Another challenge of the traditional relational databases is scaling data storage in read-write environment. The distributed relational databases were enough to deal with read-mostly environments. But Web2.0 brought social concepts into the web, with customers feeding data into the websites. Several NoSQL solutions try to address distributed data storage and querying. GigaSpaces provides this via its support for clustered topology of the in-memory data grid (the “space”) and for distributing queries and execution using patterns such as Map/Reduce and event-driven design.
The elastic nature of the GigaSpaces platform allows it to automatically detect the CPU and memory capacity of the deployment environment and optimize the load dynamically based on your defined SLA, instead of employing arbitrary division of the data into fixed zones. Such dynamic nature also allows your system to adjust in case of a failure of an entire zone (such as what happened with Amazon’s availability zones) so that your system doesn’t go down even in such extreme cases, and maintains optimal balance under the new conditions.

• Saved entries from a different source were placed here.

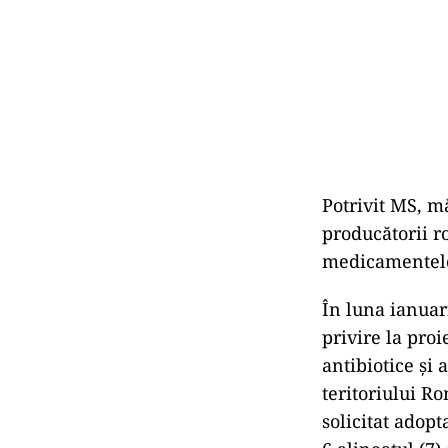
Potrivit MS, m
producătorii r
medicamentelo
În luna ianuar
privire la pro
antibiotice şi 
teritoriului R
solicitat adop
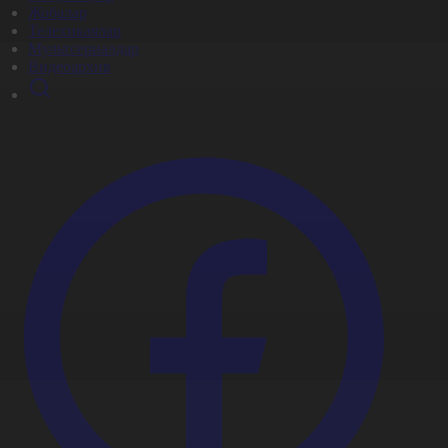
Жобалар
Телехикаялар
Мультсериалдар
Видеоархив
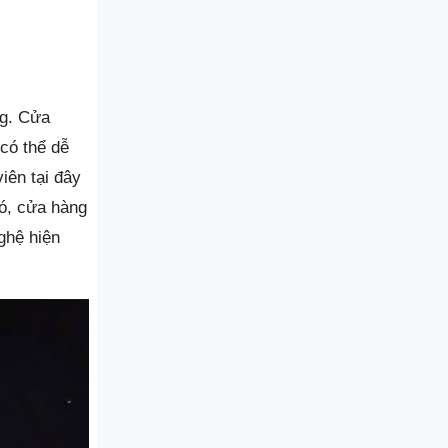
ng. Cửa
có thể dễ
iên tại đây
đó, cửa hàng
ghệ hiện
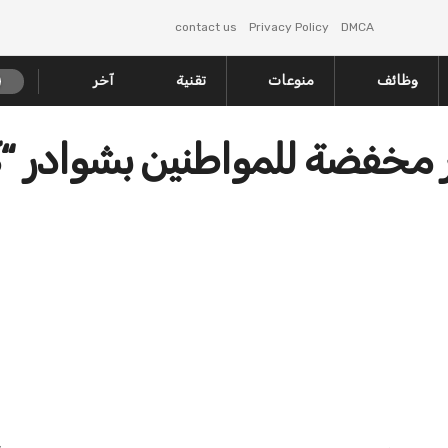
contact us
Privacy Policy
DMCA
وظائف
منوعات
تقنية
آخر
ار مخفضة للمواطنين بشوادر “ك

Furthermore, GigaSpaces platform supports content-based routing, which allow for smart load balancing based on your business model and logic. Content-based routing allows your application to route related data to the same host and then execute entire business flows within the same JVM, thus avoiding network hops and complex distributed transaction locking that hinder your application’s scalability.
Most significant advancements do not happen in slow gradual steps but rather in leaps. These leaps happen when the predominant conception crashes in face of the new reality, leaving behind chaos and uncertainty, and out of the chaos then emerges the next stage in the maturity of the system.
This is the case with the maturity process of the young cloud realm as well: the AWS outage was a major reality check that opened the eyes of the IT world to see that their systems crashed with AWS because they counted on their cloud infrastructure provider to handle your application’s high-availability and elasticity using its generic logic. This concept proved to be wrong. Now the IT world is in confusion, and many discussions are done on whether the faith in cloud was mistaken, with titles like “EC2 Failure Feeds Worries About Cloud Services”.
The next step in the cloud’s maturity was the realization that cloud infrastructure is just infrastructure, and that you need to implement your application correctly, using patterns and best practices such as the ones I raised in my previous post, to leverage on the cloud infrastructure to gain high-availability and elasticity.
The next step in the evolution is to start leveraging on designated application platforms that will handle these concerns for you and virtualize the cloud from your application, so that you can simply define the SLA for your application for high-availability and elasticity, and leave it up to the platform to manipulate the cloud infrastructure to enforce your SLA, while you concentrate on writing your application’s business logic. As Forrester said:
… A new generation of application platforms for elastic applications is arriving to help remove this barrier to realizing cloud’s benefits. Elastic application platforms will reduce the skill required to design, deliver, and manage elastic applications, making automatic scaling of cloud available to all shops …